SOURCE TEXT:

        While  many know of her H-P escapades,  Fiorina was involved in a much more damaging business disaster, one that America will continue to pay for over generations; the destruction of the Bell Laboratories. Beginning in 1995, Fiorina took over as the head of corporate operations of the AT&T spinoff, “Lucent Technologies” which included  Bell Labs.

         Bell Labs, it was Ma Bell's gift to America, a place where monopoly telephone service was offset by a research business that employed over 25,000 scientists, engineers, mathematicians and researchers. At  Bell Labs, research was considered an end unto itself. The output of this gold standard research facility included such major technology  breakthroughs as the transistor, the silicon microprocessor, the laser, fiber optics, the communications satellite, the UNIX and C++ computer operating systems. In the pursuit of improved communications, serendipity occurred such as in the form of the confirmation of the “Big Bang” theory which won physicist Arno Penzias a 1977 Nobel Prize. Penzias, the retired Bell Labs vice-president for research, put it best when he said,  “one of the great luxuries of  Bell Labs is that we don’t always need to get it right.” Bell Labs did get it right enough to amass more than 25,000 patents.

TO DO:
Please list every kind of worker the Bell Labs passage says the research business employed. You won't need the listing for this work.

ENTRIES PROVIDED:
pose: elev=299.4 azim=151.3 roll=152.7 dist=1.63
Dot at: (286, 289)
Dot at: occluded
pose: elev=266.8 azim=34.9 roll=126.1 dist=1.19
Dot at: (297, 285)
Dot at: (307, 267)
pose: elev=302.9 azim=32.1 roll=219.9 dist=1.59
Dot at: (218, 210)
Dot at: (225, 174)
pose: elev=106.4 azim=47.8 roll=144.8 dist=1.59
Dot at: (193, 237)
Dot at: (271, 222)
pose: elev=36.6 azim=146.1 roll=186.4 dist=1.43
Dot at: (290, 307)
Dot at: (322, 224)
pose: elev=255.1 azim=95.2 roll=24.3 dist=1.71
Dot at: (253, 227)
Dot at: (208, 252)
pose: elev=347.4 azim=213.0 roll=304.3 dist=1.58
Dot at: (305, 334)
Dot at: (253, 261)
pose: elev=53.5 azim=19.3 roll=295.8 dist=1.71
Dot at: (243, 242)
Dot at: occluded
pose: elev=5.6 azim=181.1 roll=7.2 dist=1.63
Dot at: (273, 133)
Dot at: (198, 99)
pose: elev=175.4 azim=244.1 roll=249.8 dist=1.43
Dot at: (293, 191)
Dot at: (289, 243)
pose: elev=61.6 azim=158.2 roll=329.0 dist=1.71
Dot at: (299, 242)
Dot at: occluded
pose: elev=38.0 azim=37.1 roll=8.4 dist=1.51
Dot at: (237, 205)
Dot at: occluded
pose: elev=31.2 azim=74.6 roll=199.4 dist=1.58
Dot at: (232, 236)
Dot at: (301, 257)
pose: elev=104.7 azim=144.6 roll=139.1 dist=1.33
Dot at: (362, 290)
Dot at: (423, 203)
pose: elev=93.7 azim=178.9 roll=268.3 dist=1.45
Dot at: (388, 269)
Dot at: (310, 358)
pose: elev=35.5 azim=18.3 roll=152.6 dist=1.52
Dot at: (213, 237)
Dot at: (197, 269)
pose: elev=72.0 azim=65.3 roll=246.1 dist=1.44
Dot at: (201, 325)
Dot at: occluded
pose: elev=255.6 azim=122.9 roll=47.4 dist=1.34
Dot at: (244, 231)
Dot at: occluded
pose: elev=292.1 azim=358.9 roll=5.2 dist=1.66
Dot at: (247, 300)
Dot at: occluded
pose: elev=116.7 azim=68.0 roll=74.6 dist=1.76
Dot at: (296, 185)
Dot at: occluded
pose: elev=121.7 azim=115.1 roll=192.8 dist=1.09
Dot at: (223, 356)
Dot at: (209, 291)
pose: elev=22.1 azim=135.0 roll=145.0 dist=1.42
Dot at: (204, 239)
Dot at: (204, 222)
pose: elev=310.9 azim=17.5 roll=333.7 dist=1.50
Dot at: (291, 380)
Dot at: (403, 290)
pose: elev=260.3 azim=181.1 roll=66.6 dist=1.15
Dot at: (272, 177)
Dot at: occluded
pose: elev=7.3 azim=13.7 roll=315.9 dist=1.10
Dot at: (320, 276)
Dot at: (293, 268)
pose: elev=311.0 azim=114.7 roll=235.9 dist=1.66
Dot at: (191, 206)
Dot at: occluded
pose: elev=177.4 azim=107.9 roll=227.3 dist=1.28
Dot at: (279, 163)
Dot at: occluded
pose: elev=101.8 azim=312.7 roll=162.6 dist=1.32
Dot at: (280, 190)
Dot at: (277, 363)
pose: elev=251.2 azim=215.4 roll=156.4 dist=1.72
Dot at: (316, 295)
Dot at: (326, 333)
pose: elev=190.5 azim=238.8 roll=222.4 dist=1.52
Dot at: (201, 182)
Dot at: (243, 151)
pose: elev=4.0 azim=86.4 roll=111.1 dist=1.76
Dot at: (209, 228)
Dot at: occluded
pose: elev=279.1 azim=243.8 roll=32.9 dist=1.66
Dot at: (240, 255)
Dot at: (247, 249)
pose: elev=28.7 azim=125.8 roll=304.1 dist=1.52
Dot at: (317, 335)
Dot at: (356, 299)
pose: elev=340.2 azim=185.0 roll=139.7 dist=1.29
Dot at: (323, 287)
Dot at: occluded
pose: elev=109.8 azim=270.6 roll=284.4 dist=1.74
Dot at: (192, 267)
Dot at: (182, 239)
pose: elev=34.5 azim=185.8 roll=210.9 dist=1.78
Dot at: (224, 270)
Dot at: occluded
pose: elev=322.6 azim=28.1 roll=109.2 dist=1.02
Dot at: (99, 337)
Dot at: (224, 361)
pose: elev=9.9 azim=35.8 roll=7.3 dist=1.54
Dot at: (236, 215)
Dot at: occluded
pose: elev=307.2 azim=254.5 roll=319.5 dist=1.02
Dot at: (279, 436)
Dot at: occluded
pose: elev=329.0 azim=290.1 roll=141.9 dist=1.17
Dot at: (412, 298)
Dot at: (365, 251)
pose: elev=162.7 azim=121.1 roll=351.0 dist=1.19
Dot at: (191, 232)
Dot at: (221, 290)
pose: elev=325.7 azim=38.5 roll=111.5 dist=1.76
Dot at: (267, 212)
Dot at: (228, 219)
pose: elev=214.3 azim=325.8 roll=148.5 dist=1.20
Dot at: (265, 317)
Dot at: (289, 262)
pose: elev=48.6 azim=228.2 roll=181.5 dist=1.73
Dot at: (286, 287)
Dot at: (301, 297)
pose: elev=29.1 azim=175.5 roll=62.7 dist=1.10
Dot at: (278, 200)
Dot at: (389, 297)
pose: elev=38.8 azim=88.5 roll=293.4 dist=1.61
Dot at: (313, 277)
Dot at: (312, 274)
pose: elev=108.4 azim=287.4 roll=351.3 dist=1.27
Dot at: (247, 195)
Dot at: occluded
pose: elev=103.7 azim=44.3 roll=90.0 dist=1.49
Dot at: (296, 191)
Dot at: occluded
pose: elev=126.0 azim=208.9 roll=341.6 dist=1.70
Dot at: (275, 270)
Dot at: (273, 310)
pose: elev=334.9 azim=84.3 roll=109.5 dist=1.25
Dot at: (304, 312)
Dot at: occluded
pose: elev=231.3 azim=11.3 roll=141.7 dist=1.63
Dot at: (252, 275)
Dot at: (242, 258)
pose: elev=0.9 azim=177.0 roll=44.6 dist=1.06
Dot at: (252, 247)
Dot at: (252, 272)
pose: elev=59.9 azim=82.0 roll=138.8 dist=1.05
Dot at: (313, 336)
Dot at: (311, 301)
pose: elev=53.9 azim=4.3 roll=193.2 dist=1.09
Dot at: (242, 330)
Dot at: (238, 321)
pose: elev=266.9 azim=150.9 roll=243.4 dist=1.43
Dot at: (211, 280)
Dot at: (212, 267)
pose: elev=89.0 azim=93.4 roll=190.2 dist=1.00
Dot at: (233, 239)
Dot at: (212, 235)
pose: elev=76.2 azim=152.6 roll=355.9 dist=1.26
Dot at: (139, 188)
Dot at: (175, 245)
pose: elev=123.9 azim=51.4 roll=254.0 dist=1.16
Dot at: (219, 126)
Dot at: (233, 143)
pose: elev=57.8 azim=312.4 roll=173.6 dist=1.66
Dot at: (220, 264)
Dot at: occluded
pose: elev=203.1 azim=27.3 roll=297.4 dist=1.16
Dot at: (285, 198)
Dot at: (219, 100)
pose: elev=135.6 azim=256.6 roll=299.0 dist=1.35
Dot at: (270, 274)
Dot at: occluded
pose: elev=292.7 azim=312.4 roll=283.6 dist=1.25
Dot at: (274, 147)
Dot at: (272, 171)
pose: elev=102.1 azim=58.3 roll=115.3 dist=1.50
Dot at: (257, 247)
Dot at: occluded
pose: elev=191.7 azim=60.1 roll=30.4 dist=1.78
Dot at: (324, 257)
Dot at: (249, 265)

OUTPUT:
Scientists, engineers, mathematicians and researchers.